While Khanna is pragmatic about the power of cinema and its limitations as a catalyst for social change, her biggest win currently is that her production prodded many into speaking up about a subject that was wrapped in layers of taboo and stigma.
Asked if she faced resistance from the industry itself, she said: “In everything that I have done so far when it comes to storytelling, I look for interesting conduits to take my message across. Whether I pass that message by making you laugh or I interest you by my words or intrigue you, I look for a compelling ways. Our story of Pad Man has such interesting components to it. Arunachalam is such an interesting person. He’s an innovator who has broken out of his restrictions of a limited education.”
Khanna, who has also written a short story about him in her book The Legend of Lakshmi Prasad, describes him as a whimsical character with a riveting life story to tell.

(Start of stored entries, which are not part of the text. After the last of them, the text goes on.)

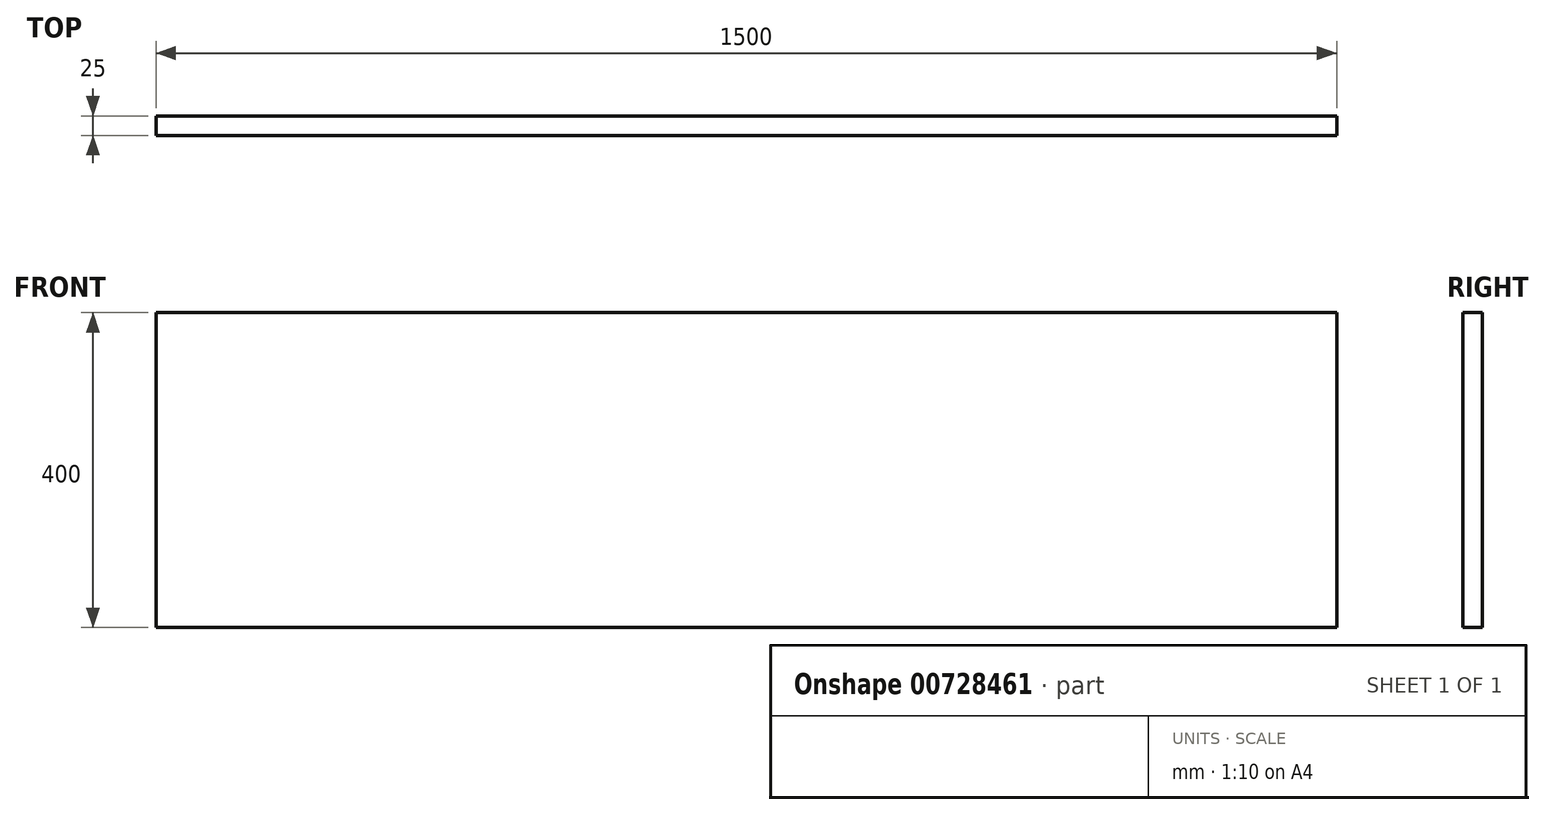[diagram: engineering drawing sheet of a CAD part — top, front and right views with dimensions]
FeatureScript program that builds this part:
annotation { "Feature Type Name" : "Feature", "Feature Type Description" : "" }
export const myFeature = defineFeature(function(context is Context, id is Id, definition is map)
    precondition{}
    {
        {
            var Q0;
            Q0=qCreatedBy(makeId("Front.planeOp"),FACE);
            var sketch = newSketch(context, id + "F0", { "sketchPlane" : qUnion([Q0])});
            skLineSegment(sketch, "E0.bottom", {"start": v(0, 0) * mm, "end": v(1500, 0) * mm});
            skLineSegment(sketch, "E0.top", {"start": v(0, 400) * mm, "end": v(1500, 400) * mm});
            skLineSegment(sketch, "E0.left", {"start": v(0, 0) * mm, "end": v(0, 400) * mm});
            skLineSegment(sketch, "E0.right", {"start": v(1500, 0) * mm, "end": v(1500, 400) * mm});
            skSolve(sketch);
        }
        {
            var Q0;
            Q0=makeQuery(id+"F0.imprint","IMPRINT",FACE,{"disambiguationData":[TD([[makeQuery(id+"F0.imprint","IMPRINT",EDGE,{"derivedFrom":sQuery(id+"F0.wireOp",EDGE,"E0.bottom")}),1.0]])]});
            extrude(context, id + "F1", {"entities" : qUnion([Q0]), "depth" : 25 * mm, "offsetDistance" : 25 * mm});
        }
    });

“Nobody dissuaded me from the topic because we had come up with an interesting, compelling way to spread the message all the while entertaining people. Everyone whom I spoke to was very enthusiastic,” Khanna added.
The subject, Muruganantham, told said that Pad Man was “infotainment at its best”.
It’s safe to say that Hindi cinema has been pushing the boundaries and stepping out of their comfort zones. Mainstream actors such as Anushka Sharma, Kalki Koechlin, Aamir Khan and Richa Chaddha are taking risks by experimenting with roles that aren’t insular.
If Sharma produced the horror film Pari in which she played a bloody human-beast, Khan played a patriarchal figure in the wrestling drama Dangal. They all seem to have found the right formula of blending Bollywood tropes and burning social issues.
“But if I were to tell people that I wanted to make a documentary on this topic, then perhaps it would have been difficult with financial backers. But we didn’t face any resistance at all,” she said.
Initially, Khanna thought of making a smaller movie but the more she gave it thought she decided that such a movie with a lesser-known star may have restricted reach. In India, film stars and cricketers are idolised and are considered the paragons of perfection.
“Once we began talking about it and started discussing it in detail, we realised that when you have your idol standing up and holding up a sanitary pad, then my job is half done… Within two or three weeks of discussion, it was clear that Akshay was the right choice.”
In the film, Kumar was seen wearing pink underwear and testing his sanitary pad prototypes himself, something unheard of a decade ago where Bollywood heroes were shown as all-conquering, muscled-up men.
In a separate e-mail interview, Kumar told us that his wife as a producer encouraged him to do his best since it was her “passion project”.
“It makes me so proud to work on something with her tackles an impactful topic like this… Working on this film has made me realise that I wish I had known about this [menstruation] since childhood. Because our society believes it should never be a topic of discussion, I didn’t even know that my own sister could be going through this — even whilst I shared the same room as her. It’s very much an upsetting thought — being educated could have made me a better brother, son and husband and allowed me to support the women in my life with the difficulties they must face whilst on their period,” said Kumar in that mail.
Meanwhile, Khanna claims that her husband didn’t need much convincing to take on this role. Both were equally excited about creating a film that would leave an impact and were on board together.
“We were looking at telling a story that had ramifications beyond just entertainment,” said Khanna. It took her nine months to just convince the real-life crusader to adapt his life into a movie.
“I joke with him that with that much time I could have produced my third child but it took me that long time to convince him. But it was worth the wait.”